## Try it
Only the lines below from the one containing "TABLE 10 | R" to the one containing "Figure 10: Variation of BTE at 85% load." should be repeated, both included and unchanged.

## Dataset entries
Start of Block
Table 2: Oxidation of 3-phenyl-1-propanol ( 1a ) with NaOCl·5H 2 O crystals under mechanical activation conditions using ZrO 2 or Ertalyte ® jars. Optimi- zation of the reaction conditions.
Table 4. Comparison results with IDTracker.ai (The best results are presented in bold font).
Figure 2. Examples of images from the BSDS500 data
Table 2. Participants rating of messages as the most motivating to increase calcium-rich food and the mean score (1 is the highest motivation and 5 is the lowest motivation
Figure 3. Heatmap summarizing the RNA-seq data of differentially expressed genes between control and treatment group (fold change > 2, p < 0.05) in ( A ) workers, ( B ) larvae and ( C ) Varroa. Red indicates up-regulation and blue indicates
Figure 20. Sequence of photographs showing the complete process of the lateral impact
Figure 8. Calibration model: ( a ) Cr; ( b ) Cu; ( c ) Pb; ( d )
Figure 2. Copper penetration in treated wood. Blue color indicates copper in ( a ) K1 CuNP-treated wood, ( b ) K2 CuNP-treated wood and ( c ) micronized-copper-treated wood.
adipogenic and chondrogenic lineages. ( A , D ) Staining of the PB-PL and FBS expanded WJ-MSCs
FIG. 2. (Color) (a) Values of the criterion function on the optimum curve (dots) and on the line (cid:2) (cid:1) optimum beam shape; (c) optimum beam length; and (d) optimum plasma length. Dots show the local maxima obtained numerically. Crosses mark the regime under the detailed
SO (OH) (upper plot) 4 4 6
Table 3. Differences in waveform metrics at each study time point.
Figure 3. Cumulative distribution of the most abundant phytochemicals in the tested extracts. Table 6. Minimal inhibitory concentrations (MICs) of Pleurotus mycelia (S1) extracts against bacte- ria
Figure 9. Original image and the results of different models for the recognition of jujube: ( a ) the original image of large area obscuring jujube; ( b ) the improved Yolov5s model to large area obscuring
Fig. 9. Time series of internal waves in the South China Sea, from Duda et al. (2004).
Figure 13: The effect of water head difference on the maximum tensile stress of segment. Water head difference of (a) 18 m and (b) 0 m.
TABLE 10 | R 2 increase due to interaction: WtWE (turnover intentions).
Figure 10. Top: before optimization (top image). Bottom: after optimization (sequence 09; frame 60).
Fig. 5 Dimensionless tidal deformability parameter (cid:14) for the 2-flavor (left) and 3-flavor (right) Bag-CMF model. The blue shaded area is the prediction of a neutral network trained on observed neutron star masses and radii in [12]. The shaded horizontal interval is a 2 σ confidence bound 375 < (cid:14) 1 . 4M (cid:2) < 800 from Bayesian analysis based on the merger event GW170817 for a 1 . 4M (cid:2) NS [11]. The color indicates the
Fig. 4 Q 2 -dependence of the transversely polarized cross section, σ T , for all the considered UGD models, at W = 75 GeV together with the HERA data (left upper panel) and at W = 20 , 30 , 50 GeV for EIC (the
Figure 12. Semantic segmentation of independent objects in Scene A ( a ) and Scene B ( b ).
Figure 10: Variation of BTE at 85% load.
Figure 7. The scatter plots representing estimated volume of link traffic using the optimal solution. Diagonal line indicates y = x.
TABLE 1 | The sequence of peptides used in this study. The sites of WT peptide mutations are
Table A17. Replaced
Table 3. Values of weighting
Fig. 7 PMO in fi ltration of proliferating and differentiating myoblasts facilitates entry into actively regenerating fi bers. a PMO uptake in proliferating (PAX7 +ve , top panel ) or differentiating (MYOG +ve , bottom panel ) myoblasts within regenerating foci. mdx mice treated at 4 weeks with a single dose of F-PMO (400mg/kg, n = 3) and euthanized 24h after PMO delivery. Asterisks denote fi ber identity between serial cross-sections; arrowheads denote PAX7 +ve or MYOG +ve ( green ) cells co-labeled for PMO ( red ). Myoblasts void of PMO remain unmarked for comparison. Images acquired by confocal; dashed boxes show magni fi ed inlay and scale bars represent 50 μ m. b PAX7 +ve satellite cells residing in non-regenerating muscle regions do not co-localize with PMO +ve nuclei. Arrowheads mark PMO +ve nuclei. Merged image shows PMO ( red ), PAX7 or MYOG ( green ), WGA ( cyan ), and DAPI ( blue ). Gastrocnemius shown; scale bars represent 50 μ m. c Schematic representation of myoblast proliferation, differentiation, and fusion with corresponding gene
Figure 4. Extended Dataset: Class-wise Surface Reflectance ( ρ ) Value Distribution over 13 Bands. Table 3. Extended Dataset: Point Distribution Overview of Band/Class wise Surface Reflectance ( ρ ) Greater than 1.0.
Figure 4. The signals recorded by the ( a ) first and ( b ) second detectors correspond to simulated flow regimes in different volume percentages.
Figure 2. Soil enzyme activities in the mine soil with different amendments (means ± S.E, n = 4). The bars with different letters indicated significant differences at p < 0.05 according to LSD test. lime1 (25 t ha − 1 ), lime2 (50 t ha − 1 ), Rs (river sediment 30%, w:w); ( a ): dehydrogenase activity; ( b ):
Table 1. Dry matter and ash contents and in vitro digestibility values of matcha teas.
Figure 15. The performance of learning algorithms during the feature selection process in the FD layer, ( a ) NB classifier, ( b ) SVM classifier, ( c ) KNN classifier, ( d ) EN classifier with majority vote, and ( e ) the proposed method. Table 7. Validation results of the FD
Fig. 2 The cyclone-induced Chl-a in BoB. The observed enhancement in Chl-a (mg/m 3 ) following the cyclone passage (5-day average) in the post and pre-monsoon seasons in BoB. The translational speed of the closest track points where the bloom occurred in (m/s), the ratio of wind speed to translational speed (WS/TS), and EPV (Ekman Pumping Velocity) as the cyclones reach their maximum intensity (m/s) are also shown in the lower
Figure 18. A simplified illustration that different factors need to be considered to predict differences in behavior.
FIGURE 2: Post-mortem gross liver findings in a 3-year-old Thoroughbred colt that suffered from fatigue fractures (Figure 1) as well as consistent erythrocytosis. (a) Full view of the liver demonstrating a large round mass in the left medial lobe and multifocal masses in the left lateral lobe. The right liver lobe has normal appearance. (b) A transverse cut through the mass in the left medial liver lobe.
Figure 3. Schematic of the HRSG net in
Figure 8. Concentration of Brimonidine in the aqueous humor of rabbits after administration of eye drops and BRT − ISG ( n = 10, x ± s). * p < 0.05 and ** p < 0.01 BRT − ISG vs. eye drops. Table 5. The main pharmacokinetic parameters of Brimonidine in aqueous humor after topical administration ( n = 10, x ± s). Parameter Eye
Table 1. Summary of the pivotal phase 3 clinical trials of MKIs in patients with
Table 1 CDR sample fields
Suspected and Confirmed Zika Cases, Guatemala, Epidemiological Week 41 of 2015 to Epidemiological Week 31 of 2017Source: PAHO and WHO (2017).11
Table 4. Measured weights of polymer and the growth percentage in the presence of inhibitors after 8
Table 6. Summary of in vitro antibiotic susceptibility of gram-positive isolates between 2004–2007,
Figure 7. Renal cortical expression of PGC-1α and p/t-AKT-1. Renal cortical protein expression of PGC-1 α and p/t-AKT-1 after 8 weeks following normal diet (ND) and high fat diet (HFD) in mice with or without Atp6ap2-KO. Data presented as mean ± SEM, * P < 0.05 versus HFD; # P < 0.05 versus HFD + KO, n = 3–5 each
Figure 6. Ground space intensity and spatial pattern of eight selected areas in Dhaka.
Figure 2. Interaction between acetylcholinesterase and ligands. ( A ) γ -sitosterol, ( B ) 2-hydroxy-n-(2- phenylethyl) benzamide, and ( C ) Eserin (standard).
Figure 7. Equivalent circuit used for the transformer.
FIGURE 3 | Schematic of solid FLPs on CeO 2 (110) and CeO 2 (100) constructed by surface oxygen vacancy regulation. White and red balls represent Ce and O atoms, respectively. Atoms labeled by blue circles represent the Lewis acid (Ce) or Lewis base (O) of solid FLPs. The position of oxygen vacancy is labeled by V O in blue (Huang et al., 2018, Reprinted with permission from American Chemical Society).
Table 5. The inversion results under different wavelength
End of Block
## Task answer
TABLE 10 | R 2 increase due to interaction: WtWE (turnover intentions).
Figure 10. Top: before optimization (top image). Bottom: after optimization (sequence 09; frame 60).
Fig. 5 Dimensionless tidal deformability parameter (cid:14) for the 2-flavor (left) and 3-flavor (right) Bag-CMF model. The blue shaded area is the prediction of a neutral network trained on observed neutron star masses and radii in [12]. The shaded horizontal interval is a 2 σ confidence bound 375 < (cid:14) 1 . 4M (cid:2) < 800 from Bayesian analysis based on the merger event GW170817 for a 1 . 4M (cid:2) NS [11]. The color indicates the
Fig. 4 Q 2 -dependence of the transversely polarized cross section, σ T , for all the considered UGD models, at W = 75 GeV together with the HERA data (left upper panel) and at W = 20 , 30 , 50 GeV for EIC (the
Figure 12. Semantic segmentation of independent objects in Scene A ( a ) and Scene B ( b ).
Figure 10: Variation of BTE at 85% load.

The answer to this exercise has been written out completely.